An interactive visualization of semantic word relationships using the *Visuwords™* tool. The graph displays how words and phrases relate to each other semantically. Source: https://visuwords.com/on-the-spot

The Science of Literature and Interdisciplinarity

It is my ardent belief that the quantitative and the qualitative are complementary methods, especially in humanistic investigations. And just like in any healthy relationship, each half would help the other grow and prosper. But my stance of course, is not universally held.

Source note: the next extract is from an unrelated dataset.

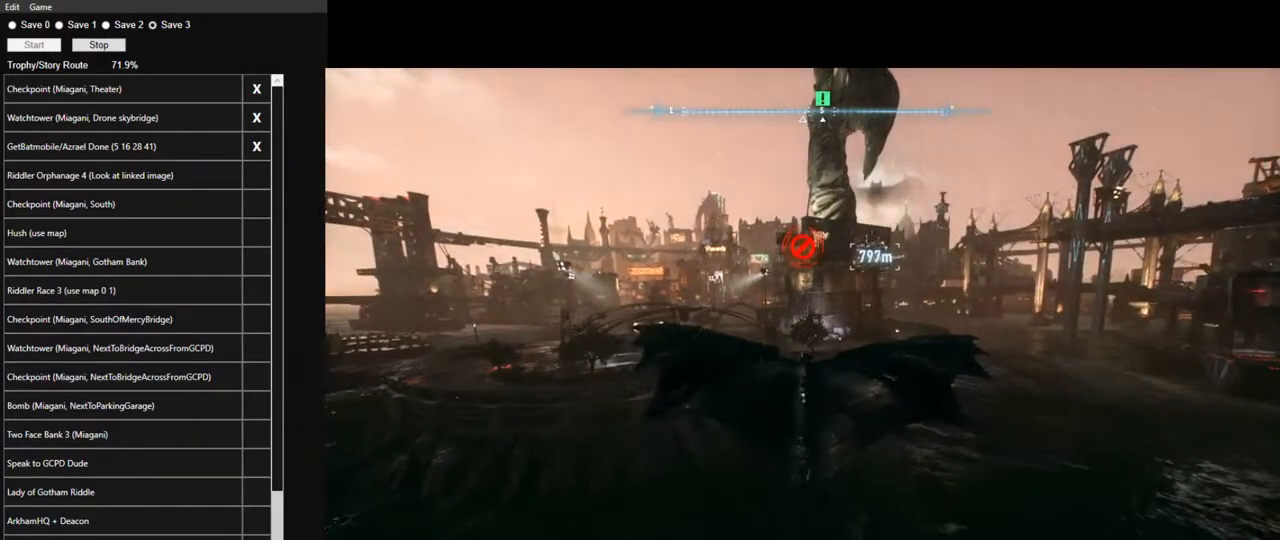
{"keys": ["space"], "mouse": [], "mouse_move": "still", "events": [[50, "f", "down"], [133, "f", "up"], [233, "f", "down"], [333, "f", "up"], [417, "f", "down"], [467, "f", "up"]]}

The emerging fields of digital humanities and digital studies have been mired in a battlefield - one maintained and exacerbated by polarized attitudes on both sides of the false humanist-technologist dichotomy. The kind of arguments that underlie the insidious “left-brained versus right-brained” myth in education resurface here with a vengeance. Critics of the quantitative study of literature talk about the limiting nature of computational studies on the types of conclusions being drawn, while some of distant reading’s defenders focus on the insufficiency of traditional reading techniques to approach specific questions - questions that traditional humanities never claimed to hold the key to in the first place. These assertions are not false in the strict sense - but articulating them as criticism overshadows a principal fact: that these hermeneutic gaps are precisely why a healthy marriage between both camps is beneficial.

The idea that both approaches attempt to answer different types of questions is a point that cannot be belabored enough. Put together, the quantitative and the qualitative can greatly empower the pursuit of the humanities, lending strength and nuance to the discipline in a world dominated by data and technology. Together, they can help us to answer new types of questions, or age-old questions in new ways.

I personally enjoy working with and fostering interdisciplinary teams in the workplace for this very same reason, and try to bring the same spirit to my mentoring process.